Your tasks:
1 - In the forum thread on custody and moving out of state, how many days a week does the opening post say the daughter is watched?
2 - From the forum thread on custody and moving out of state, reproduce the stretch from "How old is your" through "even an option.".

Excerpt provided:

------------------------------------------------------------

# Custody and out of state



## depressedandexhausted (Aug 24, 2015)

Alright...Where do I start. First off, you all have been amazing. I am in the beginning stages of my divorce but it is coming along. So thank you for all of your help.

I have a question. I am 31 years old. I have a daughter with my soon to be ex wife. I am a disabled vet. I am also going to school full time. I have and will always try to be the best father as possible. I grew up out of state, therefore all of my family is out of state. All my friends from the military are out of state as well. I am stuck where I am without family, without friends, without anybody. I am dieing here.

I recently was asked by my best friend and his wife, if I would like to move in with them and find a place in their area. I am moved by there request. I just dont know if I should. If I did I would be much happier, but I wouldn't be able to see my daughter. I dont know what to do. I watch her 5 days a week, as well as the main financial supporter of my soon to be split family. I dont mind paying child support, I just dont think it is the right thing to do. My daughter is by far more important than I. What should I do. Should I make myself happy or stay here be miserable but make sure my daughter has a father.


----------



## SunnyT (Jun 22, 2011)

Don't ditch your daughter. Hang around and work out the divorce... then figure out how to get happy. One thing at a time. Or go for full custody?


----------



## aine (Feb 15, 2014)

Dont make any rash decisions now because you are feeling low. Your daughter should be your first priority. You do not have to move far away to get yourself back on track again.


----------



## Pluto2 (Aug 17, 2011)

How old is your daughter? Frequency of visitation is more critical at a younger age than it would be with a teen who understands dad needs some help.


----------



## depressedandexhausted (Aug 24, 2015)

I was at a low, really depressed. All my friends were back home getting together, kind of put me in a mood. My daughter is young, I cant do that to her, maybe in 10 years but definitely not right now. Not even an option.


----------



## Starstarfish (Apr 19, 2012)

If you watch her the majority of the time, why don't you go for full custody and take her with you?


----------



## depressedandexhausted (Aug 24, 2015)

It would be doing the same thing to her, as if I was to leave. She needs her mother too.


----------

------------------------------------------------------------

Point correspondence tracking data:
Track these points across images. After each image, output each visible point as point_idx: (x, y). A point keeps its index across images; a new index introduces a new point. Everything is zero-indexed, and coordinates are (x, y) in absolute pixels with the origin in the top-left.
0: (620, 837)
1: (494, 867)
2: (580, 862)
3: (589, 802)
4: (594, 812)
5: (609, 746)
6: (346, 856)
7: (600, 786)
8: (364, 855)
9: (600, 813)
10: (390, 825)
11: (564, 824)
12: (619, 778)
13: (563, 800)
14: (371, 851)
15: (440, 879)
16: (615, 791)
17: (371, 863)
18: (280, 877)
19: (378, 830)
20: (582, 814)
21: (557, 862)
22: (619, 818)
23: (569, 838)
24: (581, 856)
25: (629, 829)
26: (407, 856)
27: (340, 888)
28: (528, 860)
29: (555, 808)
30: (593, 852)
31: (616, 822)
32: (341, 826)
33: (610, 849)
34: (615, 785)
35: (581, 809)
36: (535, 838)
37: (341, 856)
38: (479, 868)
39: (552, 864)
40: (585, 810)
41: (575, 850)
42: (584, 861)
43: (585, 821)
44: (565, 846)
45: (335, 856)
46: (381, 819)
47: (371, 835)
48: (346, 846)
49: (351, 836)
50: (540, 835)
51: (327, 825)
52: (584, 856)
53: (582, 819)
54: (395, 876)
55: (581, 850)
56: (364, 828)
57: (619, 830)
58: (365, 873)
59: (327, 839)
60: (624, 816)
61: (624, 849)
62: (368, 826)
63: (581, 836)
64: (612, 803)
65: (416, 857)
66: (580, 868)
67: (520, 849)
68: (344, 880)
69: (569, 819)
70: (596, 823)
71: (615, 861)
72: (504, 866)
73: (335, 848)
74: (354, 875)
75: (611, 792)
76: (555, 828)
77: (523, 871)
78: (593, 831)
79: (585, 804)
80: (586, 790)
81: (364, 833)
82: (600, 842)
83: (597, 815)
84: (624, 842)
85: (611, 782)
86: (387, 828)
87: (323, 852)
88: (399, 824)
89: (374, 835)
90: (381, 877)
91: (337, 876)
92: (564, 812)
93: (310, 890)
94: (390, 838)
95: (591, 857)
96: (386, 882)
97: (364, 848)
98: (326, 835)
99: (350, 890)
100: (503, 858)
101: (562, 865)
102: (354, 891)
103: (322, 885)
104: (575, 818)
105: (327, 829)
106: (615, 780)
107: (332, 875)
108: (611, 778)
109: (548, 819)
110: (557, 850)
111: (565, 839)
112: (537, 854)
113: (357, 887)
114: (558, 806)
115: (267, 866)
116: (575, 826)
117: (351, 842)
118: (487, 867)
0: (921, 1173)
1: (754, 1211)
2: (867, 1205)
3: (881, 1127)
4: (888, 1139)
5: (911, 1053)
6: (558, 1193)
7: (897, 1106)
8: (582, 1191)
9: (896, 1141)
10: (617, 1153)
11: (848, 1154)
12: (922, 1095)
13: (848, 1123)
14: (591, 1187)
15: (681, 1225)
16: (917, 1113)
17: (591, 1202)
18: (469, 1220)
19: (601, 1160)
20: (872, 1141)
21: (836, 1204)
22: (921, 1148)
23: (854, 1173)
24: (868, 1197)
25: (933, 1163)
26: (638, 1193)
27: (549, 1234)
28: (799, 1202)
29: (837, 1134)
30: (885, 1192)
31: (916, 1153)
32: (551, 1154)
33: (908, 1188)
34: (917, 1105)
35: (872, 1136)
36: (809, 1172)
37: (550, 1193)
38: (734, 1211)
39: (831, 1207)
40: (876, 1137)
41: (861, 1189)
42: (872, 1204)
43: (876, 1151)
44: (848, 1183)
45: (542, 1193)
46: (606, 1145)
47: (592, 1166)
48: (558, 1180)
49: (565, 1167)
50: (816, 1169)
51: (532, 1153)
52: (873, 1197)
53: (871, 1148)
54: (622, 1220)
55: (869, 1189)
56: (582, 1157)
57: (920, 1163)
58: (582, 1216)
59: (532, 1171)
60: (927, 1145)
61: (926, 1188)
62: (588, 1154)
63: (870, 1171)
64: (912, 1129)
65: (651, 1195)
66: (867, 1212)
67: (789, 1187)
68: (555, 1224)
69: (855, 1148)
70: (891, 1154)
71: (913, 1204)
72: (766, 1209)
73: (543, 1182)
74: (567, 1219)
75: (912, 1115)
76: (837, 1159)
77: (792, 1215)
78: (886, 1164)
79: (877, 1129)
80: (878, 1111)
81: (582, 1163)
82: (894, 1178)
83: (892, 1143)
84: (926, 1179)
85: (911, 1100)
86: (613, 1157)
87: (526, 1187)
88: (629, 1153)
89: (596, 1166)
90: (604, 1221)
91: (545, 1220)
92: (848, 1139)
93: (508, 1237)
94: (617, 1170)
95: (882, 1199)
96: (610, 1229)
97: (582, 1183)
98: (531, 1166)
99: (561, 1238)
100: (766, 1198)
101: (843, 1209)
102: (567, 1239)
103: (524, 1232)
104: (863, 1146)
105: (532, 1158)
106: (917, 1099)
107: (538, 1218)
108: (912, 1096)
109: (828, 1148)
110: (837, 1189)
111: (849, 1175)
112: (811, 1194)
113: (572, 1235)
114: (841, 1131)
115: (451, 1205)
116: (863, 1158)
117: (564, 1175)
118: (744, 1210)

------------------------------------------------------------

Replies:
1 - Five days a week.

2 -
How old is your daughter? Frequency of visitation is more critical at a younger age than it would be with a teen who understands dad needs some help.


----------



## depressedandexhausted (Aug 24, 2015)

I was at a low, really depressed. All my friends were back home getting together, kind of put me in a mood. My daughter is young, I cant do that to her, maybe in 10 years but definitely not right now. Not even an option.